Exercise instructions: Verbatim reproduction of the entries is required; images must be omitted.

Dataset entries:
--- START ---

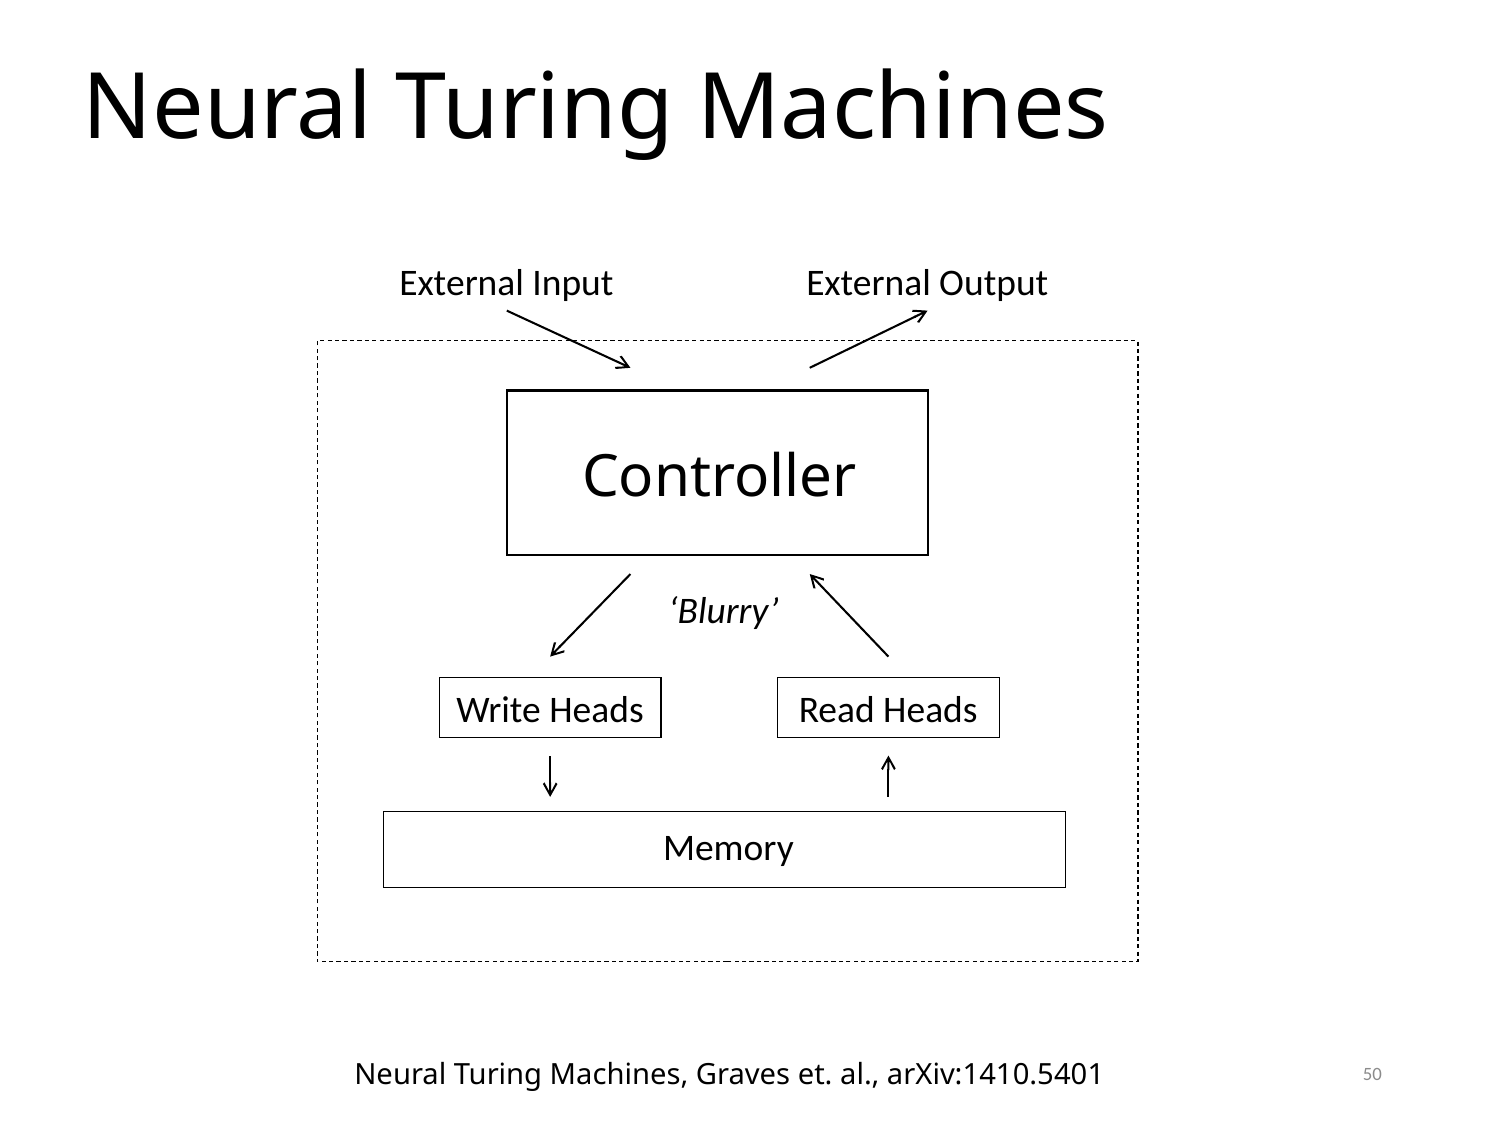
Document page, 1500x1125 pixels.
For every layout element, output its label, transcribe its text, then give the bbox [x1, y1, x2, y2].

text_box [317, 340, 1139, 962]
text_box ‘Blurry’ [653, 578, 794, 639]
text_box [506, 311, 631, 368]
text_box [809, 574, 889, 657]
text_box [809, 311, 928, 368]
text_box Write Heads [439, 677, 662, 738]
text_box Neural Turing Machines, Graves et. al., arXiv:1410.5401 [339, 1047, 1143, 1098]
title Neural Turing Machines [67, 0, 1414, 218]
text_box External Output [791, 250, 1064, 311]
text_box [550, 574, 631, 657]
text_box External Input [384, 250, 629, 311]
slide_number 50 [1059, 1042, 1397, 1103]
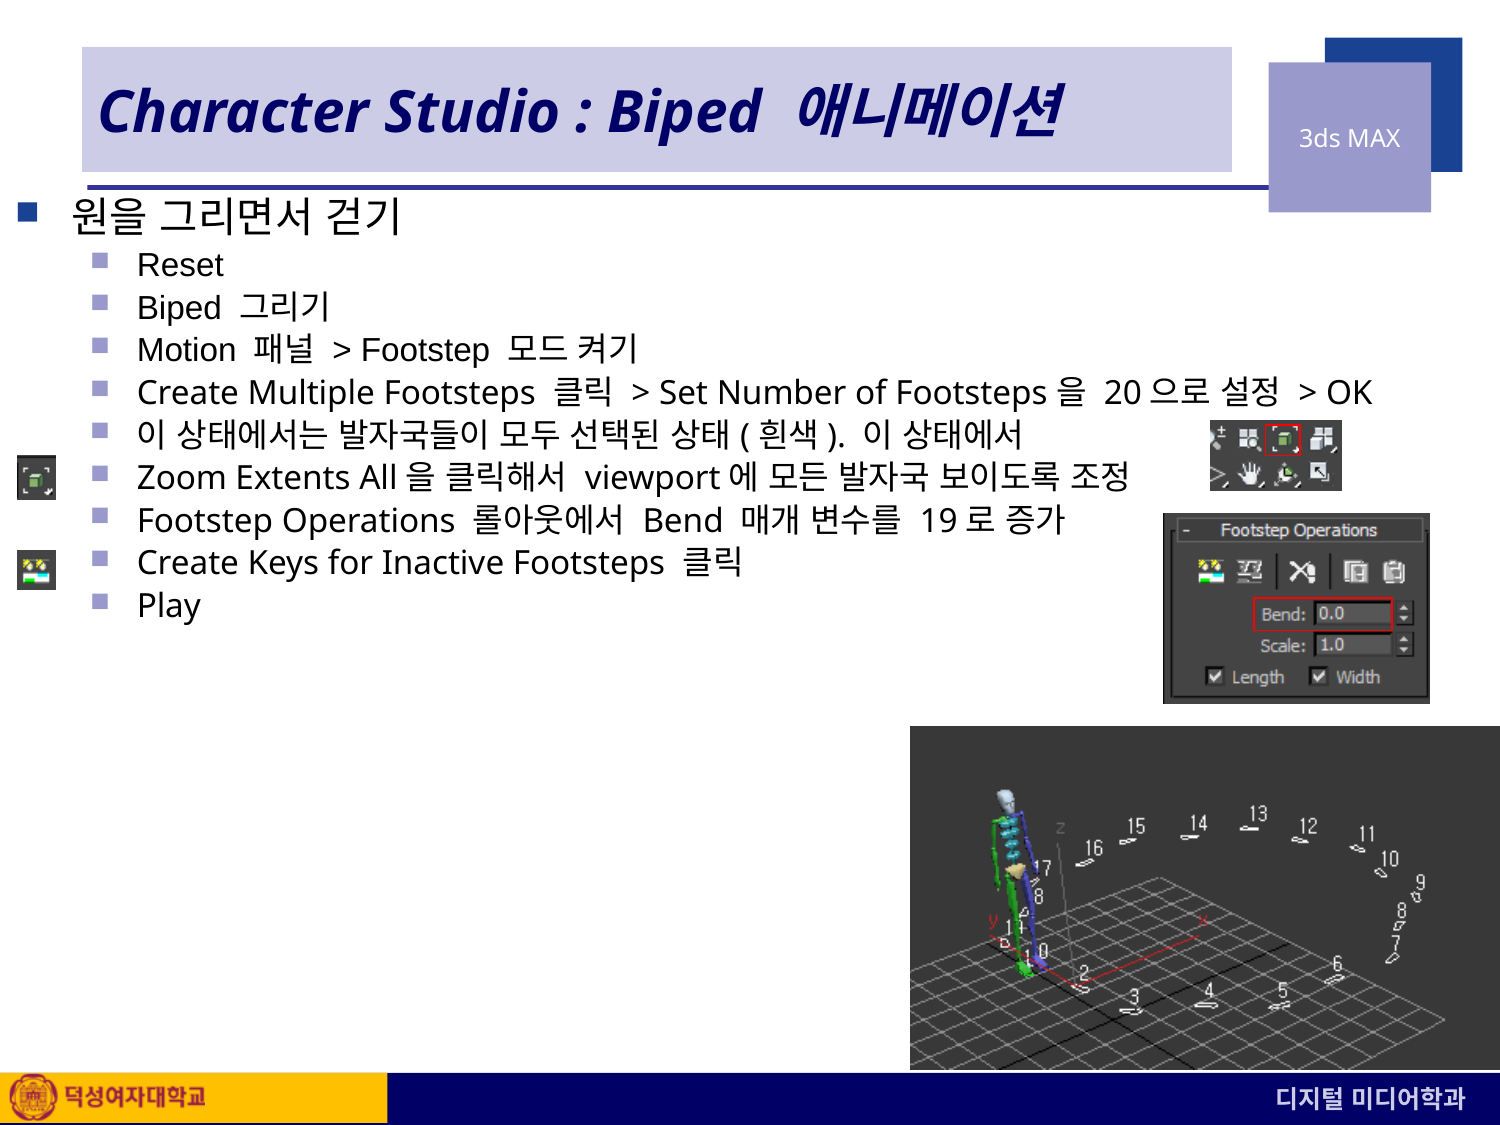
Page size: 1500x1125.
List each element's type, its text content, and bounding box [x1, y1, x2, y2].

title Character Studio : Biped 애니메이션 [81, 46, 1233, 173]
picture [0, 1034, 229, 1125]
picture [17, 455, 56, 500]
text_box 원을 그리면서 걷기 Reset Biped 그리기 Motion 패널 > Footstep 모드 켜기 Create Multiple Footsteps 클릭 > Set Number of Footsteps을 20으로 설정 > OK 이 상태에서는 발자국들이 모두 선택된 상태(흰색). 이 상태에서 Zoom Extents All을 클릭해서 viewport에 모든 발자국 보이도록 조정 Footstep Operations 롤아웃에서 Bend 매개 변수를 19로 증가 Create Keys for Inactive Footsteps 클릭 Play [0, 188, 1500, 1018]
picture [910, 725, 1500, 1071]
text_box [1210, 420, 1343, 492]
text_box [1163, 512, 1430, 705]
picture [17, 550, 56, 590]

--- END ---

Written solution:
Document page, 1500x1125 pixels.
For every layout element, output its label, transcribe its text, then give the bbox [x1, y1, x2, y2].

text_box [317, 340, 1139, 962]
text_box ‘Blurry’ [653, 578, 794, 639]
text_box [506, 311, 631, 368]
text_box [809, 574, 889, 657]
text_box [809, 311, 928, 368]
text_box Write Heads [439, 677, 662, 738]
text_box Neural Turing Machines, Graves et. al., arXiv:1410.5401 [339, 1047, 1143, 1098]
title Neural Turing Machines [67, 0, 1414, 218]
text_box External Output [791, 250, 1064, 311]
text_box [550, 574, 631, 657]
text_box External Input [384, 250, 629, 311]
slide_number 50 [1059, 1042, 1397, 1103]
Page size: 1500x1125.
List each element's type, its text content, and bounding box [x1, y1, x2, y2].

title Character Studio : Biped 애니메이션 [81, 46, 1233, 173]
picture [0, 1034, 229, 1125]
picture [17, 455, 56, 500]
text_box 원을 그리면서 걷기 Reset Biped 그리기 Motion 패널 > Footstep 모드 켜기 Create Multiple Footsteps 클릭 > Set Number of Footsteps을 20으로 설정 > OK 이 상태에서는 발자국들이 모두 선택된 상태(흰색). 이 상태에서 Zoom Extents All을 클릭해서 viewport에 모든 발자국 보이도록 조정 Footstep Operations 롤아웃에서 Bend 매개 변수를 19로 증가 Create Keys for Inactive Footsteps 클릭 Play [0, 188, 1500, 1018]
picture [910, 725, 1500, 1071]
text_box [1210, 420, 1343, 492]
text_box [1163, 512, 1430, 705]
picture [17, 550, 56, 590]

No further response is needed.